Rebuilding client contact with virtual in mind
With business owners under intense ﬁnancial pressure because of the pandemic, there has been a reliance on accountants to provide advice for their clients like never before.
"For the ﬁrst time ever, every member of my team from juniors who are doing bookkeeping to the most senior, will have had at least one client ask them about something that isn’t related to traditional accounts, whether that might be about furloughing staﬀ , raising money or accessing bounce back loans,” says Will Farnell, founder and director of accountancy practice Farnell Clarke.
“The whole context has changed because they’re asking things that have never been asked before, and it demonstrates to ﬁrm owners that we’re advisers,” he adds.
While ﬁrms and clients may well be acknowledging that accountants play a broader advisory role, over the last few years those practices that have focused on advising clients have usually been done so face-to-face. The pandemic has forced them to adapt to using video conferencing tools like Zoom and MS Teams to ensure their clients are getting the advice they need, in a format most similar to face-to-face.
Now that lockdown restrictions are easing, practice owners may be opening back oﬃces, and clients may be more comfortable with face-to-face meetings, but will virtual meetings and other technologies remain part of the way practices work?
According to David Rudd, who is senior client care manager at Wood & Disney, Zoom has been in place for advisory communication as and when required, and will continue to be as lockdown eases. That doesn’t mean a return to the status quo. “Prior to coronavirus, there was a generational gap between people who would use Zoom and people who wouldn’t, but that has now eroded because there hasn’t been a choice, meaning nearly everyone is happy to use it,” he says.
Of Wood & Disney’s 150 clients, only three did not want to use Zoom throughout lockdown, and so Rudd and his team used phone calls instead. These clients will likely be the ﬁrst to visit the practice as soon as it opens again.
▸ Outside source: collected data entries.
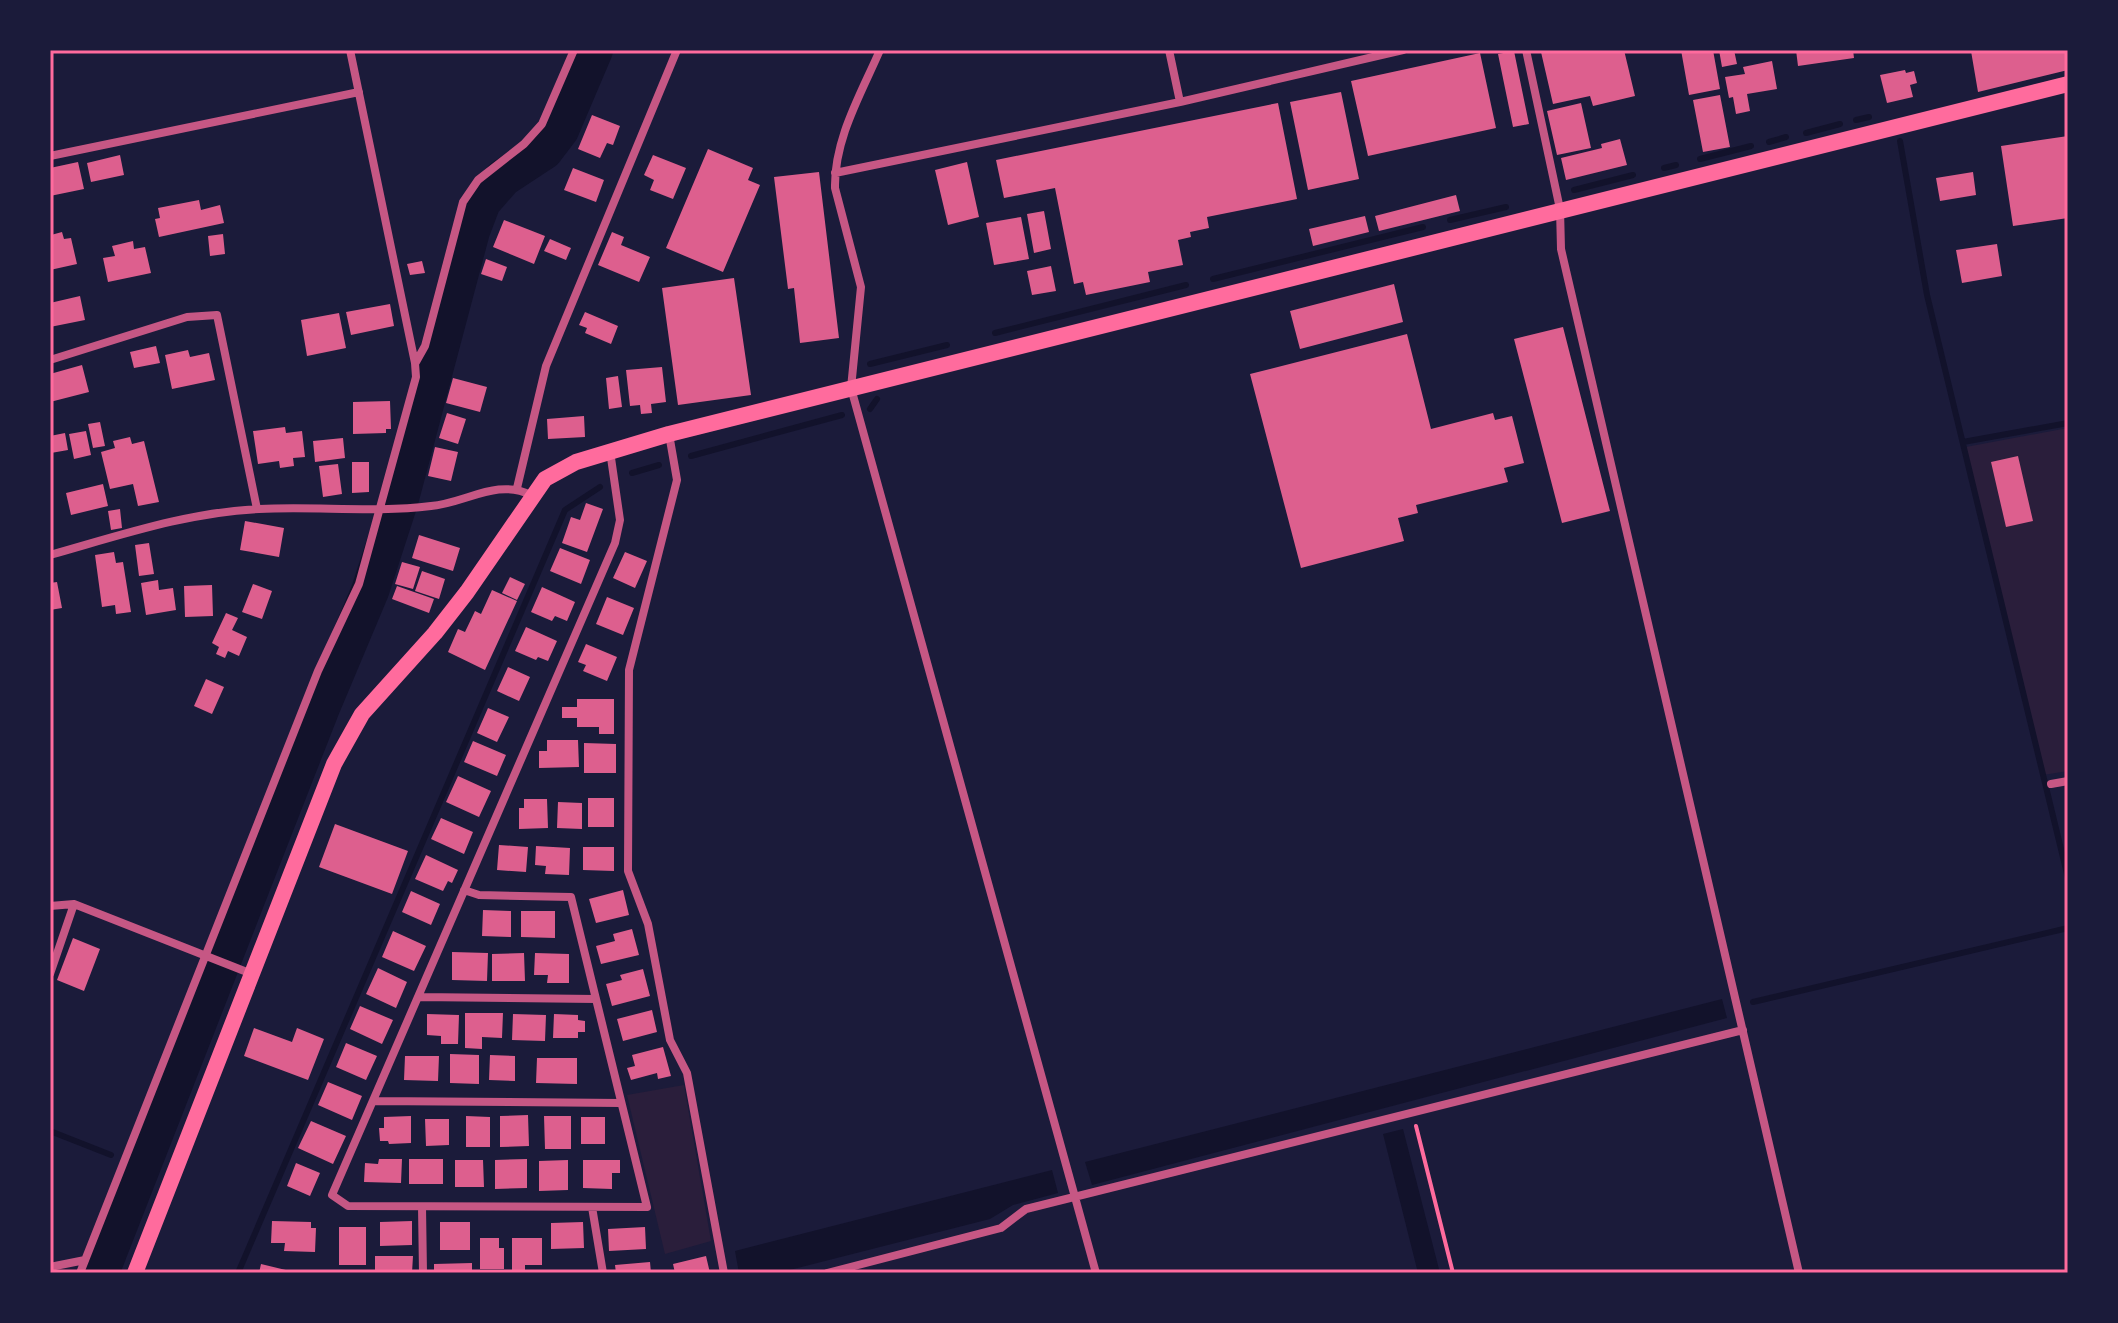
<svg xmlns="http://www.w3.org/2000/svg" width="2118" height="1323" viewBox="0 0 2118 1323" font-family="Manrope,sans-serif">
	<rect width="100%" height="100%" fill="#1b1b3a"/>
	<path fill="#2a1e3b" d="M2068,428V771L2043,775L1966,447Z
		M684,1085L711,1241L665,1254L627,1095Z"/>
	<path fill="#12122b" d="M1722,999L1727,1018L1092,1185L1085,1162Z
		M1403,1129L1440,1273H1418L1383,1134Z
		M1052,1170L1058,1193L1013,1205L990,1219L778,1273H739L735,1251Z"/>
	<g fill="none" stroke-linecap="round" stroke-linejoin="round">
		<path stroke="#12122b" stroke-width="6" d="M1856,120L1869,117
			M1806,133L1840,124
			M1900,141L1927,295L2068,878
			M1769,142L1786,137
			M1700,159L1751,146
			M1664,168L1676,165
			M1574,190L1633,175
			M1450,220L1506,207
			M1213,279L1423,227
			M995,333L1186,285
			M870,364L947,345
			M870,409L877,399
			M1963,442L2068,423
			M691,456L842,415
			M632,473L659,465
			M1753,1002L2068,928
			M50,1131L111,1155
			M238,1273L565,510L600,487"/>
		<path stroke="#12122b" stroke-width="38" d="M100,1273L320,710L370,591L399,502L471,231L482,202L503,178L544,151L560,130L594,50"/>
	</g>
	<path fill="#dd5f8e" d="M1549,50H1624L1635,96L1593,106L1590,96L1553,104L1541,52Z
		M1681,50H1713L1720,89L1689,95Z
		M1719,50H1734L1737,64L1722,67Z
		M1796,50H1853L1854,58L1798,66Z
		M1979,50H2068V70L1978,92L1971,51Z
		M1514,51L1529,124L1513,127L1498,54Z
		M1480,53L1496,128L1368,156L1351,81Z
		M1772,61L1777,89L1747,94L1750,111L1736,114L1733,97L1729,98L1725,77L1745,74L1743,67Z
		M1905,70L1906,73L1914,71L1917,83L1910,85L1913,97L1887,103L1880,75Z
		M1341,92L1359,179L1308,190L1290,102Z
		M1720,95L1730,147L1703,152L1693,100Z
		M1278,103L1297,199L1207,217L1209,228L1190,232L1191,237L1178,240L1183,265L1148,272L1150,282L1086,295L1083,282L1074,284L1055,188L1004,198L996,160Z
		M1581,103L1591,148L1557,155L1547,111Z
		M592,115L620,126L613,145L607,143L600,158L578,149Z
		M2068,136V218L2013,226L2001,146Z
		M1620,139L1627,165L1566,180L1561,158L1602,148L1601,144Z
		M708,149L753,168L748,180L760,185L723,272L666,248Z
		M120,155L124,175L91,182L87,163Z
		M653,155L686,168L673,199L650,190L654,180L644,175Z
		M78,162L84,189L50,196V168Z
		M967,162L979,217L948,225L935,170Z
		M573,168L604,180L596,202L564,190Z
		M819,172L839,338L800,343L794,288L788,289L774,177Z
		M1973,172L1976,195L1940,201L1936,178Z
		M1456,195L1460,211L1379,231L1375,216Z
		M199,200L201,210L220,205L224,223L159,237L155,219L160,218L158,208Z
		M1044,211L1051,249L1034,253L1027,214Z
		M1365,216L1369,232L1313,246L1309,229Z
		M1021,217L1029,259L994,265L986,223Z
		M504,220L545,236L534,264L493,247Z
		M62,232L64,239L71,238L77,264L50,270V243L53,242L51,235Z
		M612,232L624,237L621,245L650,257L639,282L598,265Z
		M223,234L225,254L210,256L208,236Z
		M550,239L571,248L566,260L544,251Z
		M133,241L134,249L145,247L151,273L108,282L103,258L115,256L112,246Z
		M1997,244L2002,276L1962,283L1956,250Z
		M486,259L507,267L502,281L481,274Z
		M422,261L425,273L410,275L407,264Z
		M1051,266L1056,291L1032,295L1027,271Z
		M734,278L751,395L678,405L662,288Z
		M1394,284L1403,322L1300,349L1290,311Z
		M80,296L85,320L50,327V303Z
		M390,304L394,326L351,335L346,312Z
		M585,312L618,326L611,344L585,333L587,328L579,325Z
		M339,313L346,348L307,356L301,320Z
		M1563,327L1610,511L1562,523L1514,339Z
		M1407,334L1431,429L1493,413L1495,420L1512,416L1524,463L1504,468L1508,482L1416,505L1418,513L1398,518L1404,541L1301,568L1250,374Z
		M156,346L160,363L134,368L130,352Z
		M188,350L190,357L209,353L215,380L172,389L165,355Z
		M82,365L89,392L50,402V374Z
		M662,367L666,402L651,404L652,413L641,414L640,405L630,406L626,370Z
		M618,376L622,407L609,409L606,378Z
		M453,378L487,387L480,412L446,403Z
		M390,401L391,429H386V433L353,434V402Z
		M447,413L466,419L458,444L439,438Z
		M584,416L585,437L548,439L547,419Z
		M100,422L105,446L93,448L88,424Z
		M285,427L286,433L302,431L305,457L293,458L294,466L280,468L279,461L258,464L253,431Z
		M86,431L91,455L74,459L69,434Z
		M65,433L68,450L51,453L50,436Z
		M130,437L132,444L144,441L159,502L138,506L133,484L110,489L101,452L115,448L113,441Z
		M343,438L345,458L315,462L313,441Z
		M435,447L458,452L451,481L428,476Z
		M2018,456L2033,521L2006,527L1991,462Z
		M352,462H369V492L352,493Z
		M338,464L342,494L323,497L319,466Z
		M103,484L108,506L71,515L66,493Z
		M586,503L603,509L587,552L562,543L571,517L580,520Z
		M120,509L122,528L111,530L108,511Z
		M245,521L284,528L279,557L240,550Z
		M419,535L460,548L453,571L412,558Z
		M149,543L154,574L139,576L135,545Z
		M560,548L590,560L581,584L550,571Z
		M114,552L116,563L123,562L131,612L116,614L115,605L102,607L95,555Z
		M625,552L647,561L635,588L613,578Z
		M402,562L420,567L413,589L395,584Z
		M422,571L445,579L439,599L415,591Z
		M510,577L525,584L517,600L502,593Z
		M158,580L159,590L173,588L176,610L146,615L141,583Z
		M57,582L62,608L50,610V583Z
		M253,584L272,591L262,619L242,612Z
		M212,585L213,616L185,617L184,586Z
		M397,586L434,599L429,613L392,599Z
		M542,587L575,602L567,621L555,616L552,621L531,612Z
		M492,590L517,601L485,670L448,652L458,629L465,632L475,611L481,614Z
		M607,597L634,608L623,635L596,624Z
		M226,613L238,618L232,630L247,637L239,656L228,651L225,658L216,654L219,647L212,643Z
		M526,627L557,641L548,661L538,657L536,660L515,651Z
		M586,644L617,657L607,681L583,671L586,665L578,662Z
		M508,667L530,677L519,701L497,691Z
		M206,679L224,687L212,714L194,706Z
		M577,699H614V734H599V727H577V718H562V707H577Z
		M488,708L509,717L497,742L477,733Z
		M547,740H578L579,767L539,768V751H547Z
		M473,741L506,755L497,776L464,762Z
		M584,743L616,744V773H584Z
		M458,776L491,791L479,817L446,802Z
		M588,798H614V827H588Z
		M524,799H547L548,828L519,829V808H524Z
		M558,802L582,803V829L557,828Z
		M441,818L473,832L464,854L431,839Z
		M335,824L408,851L392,894L319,867Z
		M499,845L528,847L526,872L497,870Z
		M536,846L570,848L569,875L545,874L546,866L535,865Z
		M583,847H614V871L583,870Z
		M426,855L458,870L452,883L448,881L443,891L415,879Z
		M623,890L629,915L596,923L589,899Z
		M411,891L440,904L431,925L402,912Z
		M483,910L511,911V937L482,936Z
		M521,911H555V938L521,937Z
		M632,929L639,955L601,964L596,946L615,941L613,934Z
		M393,931L426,946L414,971L382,957Z
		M73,938L100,949L84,991L57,980Z
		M452,952L488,953L487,981L452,980Z
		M524,953L525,981H492V954Z
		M535,953L569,954V983H547L548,975H534Z
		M378,968L407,982L396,1008L366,994Z
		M643,969L650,996L612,1006L606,984L622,980L620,975Z
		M360,1006L393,1020L382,1044L350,1029Z
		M652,1010L657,1032L623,1041L617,1019Z
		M465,1013H503L502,1038L482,1037V1049L465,1048Z
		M427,1014L459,1015L458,1044H441V1036L427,1035Z
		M513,1014L546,1015L545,1041L512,1040Z
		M554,1014L578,1015V1020L585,1021V1032H578V1038H553Z
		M254,1028L292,1042L297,1028L324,1039L308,1080L244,1056Z
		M346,1043L377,1056L366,1080L336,1067Z
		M663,1047L671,1076L658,1079L657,1073L631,1080L627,1068L635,1066L632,1055Z
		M450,1054L479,1055V1084L450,1083Z
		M490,1055L515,1056V1081L489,1080Z
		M405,1056H439L438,1081L404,1080Z
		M537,1058H577V1084L536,1083Z
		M328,1082L362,1096L352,1120L318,1105Z
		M528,1115L529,1146L500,1147V1116Z
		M411,1116V1143L389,1144L388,1141H380L379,1128H384V1117Z
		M466,1116L490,1117V1147H466Z
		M544,1116H571V1149H545Z
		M581,1117H605V1144H581Z
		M425,1119H449V1145L426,1146Z
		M311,1121L346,1136L333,1164L298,1148Z
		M379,1159H402L401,1183L364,1182L365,1163L378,1164Z
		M409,1159H443V1184H409Z
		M527,1159V1188L495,1189V1160Z
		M455,1160H483L484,1187H455Z
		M568,1160V1190L539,1191V1161Z
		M583,1160H620V1173H612V1189L583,1188Z
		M296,1163L320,1173L310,1196L287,1186Z
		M272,1221L311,1222V1228H316L315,1252L284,1251L285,1243H271Z
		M412,1221V1245L380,1246V1222Z
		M440,1222H470V1250H440Z
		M583,1222L584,1248L551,1249V1223Z
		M339,1227H366V1265H339Z
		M645,1227L646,1249L609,1251L608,1229Z
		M480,1238H499V1248H504V1269H480Z
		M512,1238H542V1265H525V1273H512Z
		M375,1256H413L412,1273H375Z
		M706,1256L710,1273H675L673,1264Z
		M650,1262L651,1273H616L615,1265Z
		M472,1263V1273H434V1264Z
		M261,1264L294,1272V1273H259Z"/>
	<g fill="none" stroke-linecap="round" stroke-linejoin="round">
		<path stroke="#ff6b9d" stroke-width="4" d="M1416,1126L1453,1273"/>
		<path stroke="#c65784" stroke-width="8" d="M880,50C861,94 834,139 835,188L861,287L851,388L1096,1273
			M1169,50L1180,102
			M1526,50L1560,209L1561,249L1799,1273
			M50,156L359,92
			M835,173L1180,102L1403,50
			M50,360L187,317L217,315L257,509
			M416,362L425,346L463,202L478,180L524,144L542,124L574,50
			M669,434L677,480L629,670L628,871L648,924L670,1040L687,1073L724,1273
			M517,488L546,366L677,50
			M50,555C118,536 188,512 259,509C316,506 374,513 431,506C466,503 497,478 531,495
			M2051,784L2068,781
			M464,890L479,895L571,897L647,1207L348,1206L332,1195C426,978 521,761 615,543L620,520L610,451
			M50,906L74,904L252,974
			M50,974L74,904
			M418,997L596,999
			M373,1101L621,1103
			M422,1207L423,1273
			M592,1207L603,1273
			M50,1267L85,1260
			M80,1273L318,671L359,584L416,377L415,363L350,50
			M827,1273L1001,1228L1026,1209L1743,1030"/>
		<path stroke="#ff6b9d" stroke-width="16" d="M135,1273L334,764L362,714L435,633L467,592L545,479L576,462L669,434L2068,84"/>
	</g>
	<rect width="2118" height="1323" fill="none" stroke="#1b1b3a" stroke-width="104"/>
	<rect x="52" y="52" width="2014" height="1219" fill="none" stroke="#ff6b9d" stroke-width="3"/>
</svg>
But such face-to-face meetings won’t be rarities – they’ll still be an integral part of an accountant’s oﬀering.
Rudd explains that despite Zoom being a good way to virtually advise clients, the lack of an in-person meeting can aﬀect rapport. “This is especially the case for new clients – meetings tend to be better face-to-face initially and thereafter it is ﬁne on Zoom,” he explains, adding that it’s actually more important for accountants to gauge the client’s body language rather than the other way around.
Although clients are essentially in control of whether they would like the meeting to be virtual or physical, it’s important for ﬁrms to be mindful of how they engage using these video conferencing tools too. “I’ve learned that I need to limit the number of Zoom calls I do as it can leave me quite fatigued.
It’s diﬃcult to write out the notes and think about what you’re presenting if you’re on a lot of Zoom calls, and then switch over to the next client,” says Ria-Jaine Lincoln, director at Ria-Jaine & Co.
It’s crucial then to make sure that practices are mindful of avoiding ‘maxing out’ the amount of calls they make – particularly traditional ﬁrms that may be charging clients on a per-hour basis – as the quality of the advice may be affected.
The lockdown has essentially been an experiment, and Rudd explains that because of its success, his practice is likely to rely more on remote working on a permanent basis. But ultimately, as Farnell explains, it will be up to clients to decide how much of the work environment will be hybrid going forward.
“What tends to drive change in accounting is clients having diﬀ erent requirements. Accountants always want to please the client – it’s why so many ﬁrms adopted cloud technology, and we may well see more of that in terms of clients who would rather use Zoom than drive to the oﬃce and ﬁnd a parking space in the city centre… but it’s based on the awareness of what technology can do,” he says.